En décidant, mercredi, de déposer plainte pénale, le rectorat de l’Université de Genève (Unige) envoie un signal fort: à l’avenir, toute action visant à empêcher physiquement la tenue de cours ou de réunions ne dérogeant pas à l’esprit des lois, s’expose à des poursuites devant les tribunaux. Ironie du moment: il a fallu que la personne ciblée par des activistes soit une élue de l’UDC, le parti gouvernemental le plus à droite en Suisse, pour que l’institution universitaire, placée sous la tutelle d’une ministre cantonale de gauche, réaffirme les règles du vivre-ensemble démocratique.
Mais envoyer un signe ne suffit pas. Il faut dire ce qui ne va pas à l’université et y remédier. Une police idéologique, en l’occurrence d’extrême gauche (en d’autres temps, en d’autres lieux, elle aurait été d’extrême droite), émargeant au monde syndical étudiant ou avec son approbation plus ou moins tacite, s’est arrogé le droit de dire qui peut parler et ce qui peut être dit dans le domaine des sciences sociales, là où, effectivement et par définition, s’enracine le politique. C’est pourquoi il est bon que le pluralisme puisse se faire entendre à l’université et non pas un seul son de cloche.
Qui prend connaissance du communiqué publié mercredi après-midi par la CUAE, le syndicat étudiant de l’Unige puisant dans l'histoire de la gauche radicale, réalise qu’il lui en faut peu pour qualifier des individus dont le profil politique ne lui convient pas, au mieux, de réactionnaire, au pire, d’extrémiste de droite. Ce syndicat s’estime ensuite en droit, lui ou toute structure lui ressemblant idéologiquement, de mener ce qu’il appelle la «contestation politique» contre des événements ou des personnes, jugés contraires à ses valeurs. Il pense en quelque sorte agir comme un lanceur d’alerte. En suivant cette logique, tout, ou à peu près, est possible.
Parallèlement, qui se penche sur le communiqué du rectorat, paru le même jour, comprend que ce qui inquiète le plus la direction de l’université, c’est le poison de la censure et de l’autocensure, deux mots figurant dans son communiqué.

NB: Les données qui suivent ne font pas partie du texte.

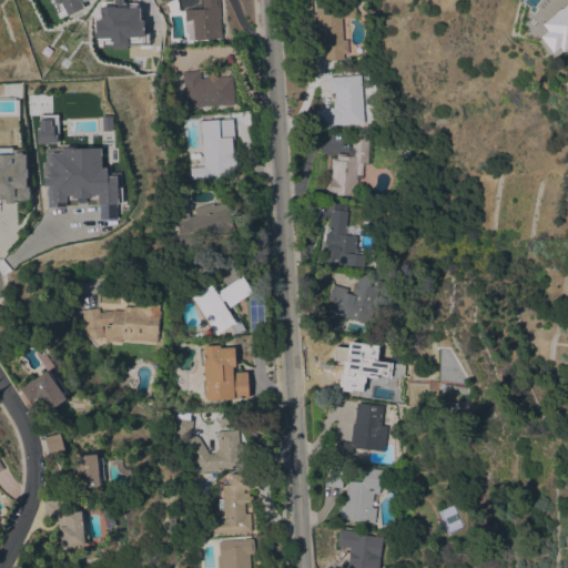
[(185,40),(184,19),(185,19),(184,9),(192,8),(192,9),(202,8),(201,0),(219,0),(221,38),(185,40)]
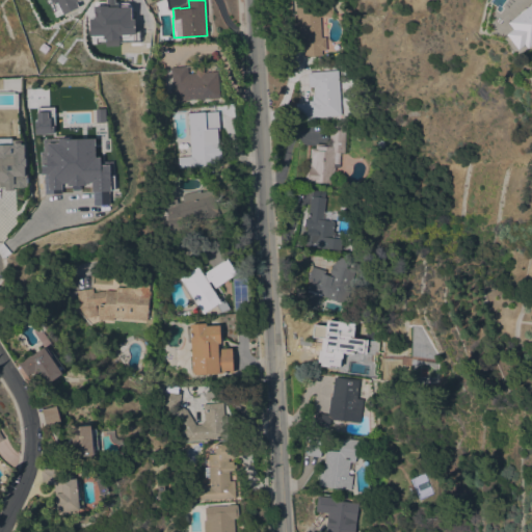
[(321,36),(325,36),(325,50),(321,50),(321,55),(303,56),(300,3),(333,1),(333,16),(320,17),(321,36)]
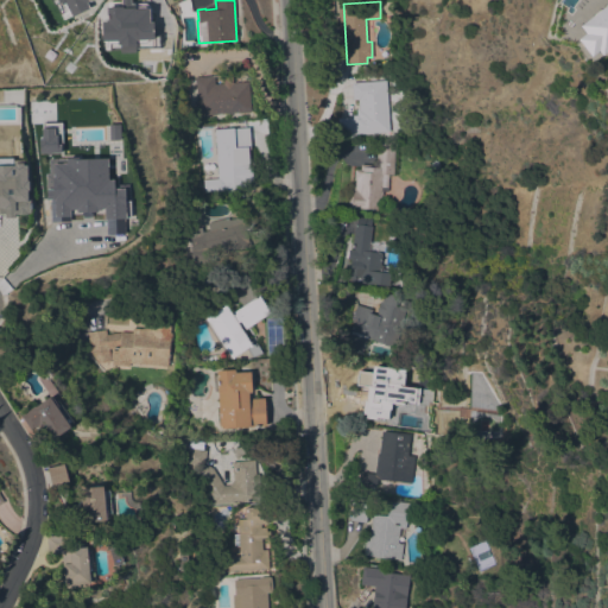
[(577,38),(584,32),(578,25),(607,1),(607,48),(601,54),(597,50),(590,56),(577,38)]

Par «censure», il entend, déduit-on, toute manœuvre qui consisterait à interdire de parole et d’action des professeurs comme des étudiants, y compris ceux de la CUAE, qui ont le droit de penser ce qu'ils pensent.
Par «autocensure», cas de figure plus préoccupant encore, il désigne, déduit-on là aussi, ce poison que s’administrent aujourd’hui même des professeurs, voire des étudiants, qui craignent que leurs paroles, leurs écrits, les intitulés de leurs cours, de leurs travaux de séminaires, puissent faire l’objet d'un bad buzz ou d'une expédition punitive, comme en ont été victimes des conférenciers au printemps dernier. Des conférenciers qui n’avaient au demeurant rien d’extrémiste.
Ce n’est pas parce que l’Université de Genève, comme toute université sans doute aujourd’hui en Suisse, porte en elle des idées progressistes et a fait sienne l’écriture inclusive, qu’elle a nécessairement les mains liées par la gauche radicale, dite aussi woke. Dit autrement, ce positionnement qu’elle pense habile ne doit pas l’empêcher d’accorder des espaces de liberté académique à ceux qui ne pensent pas dans les clous de ce progrès-là. C’est ainsi qu’on préserve la liberté d’enseigner et le plaisir d’apprendre.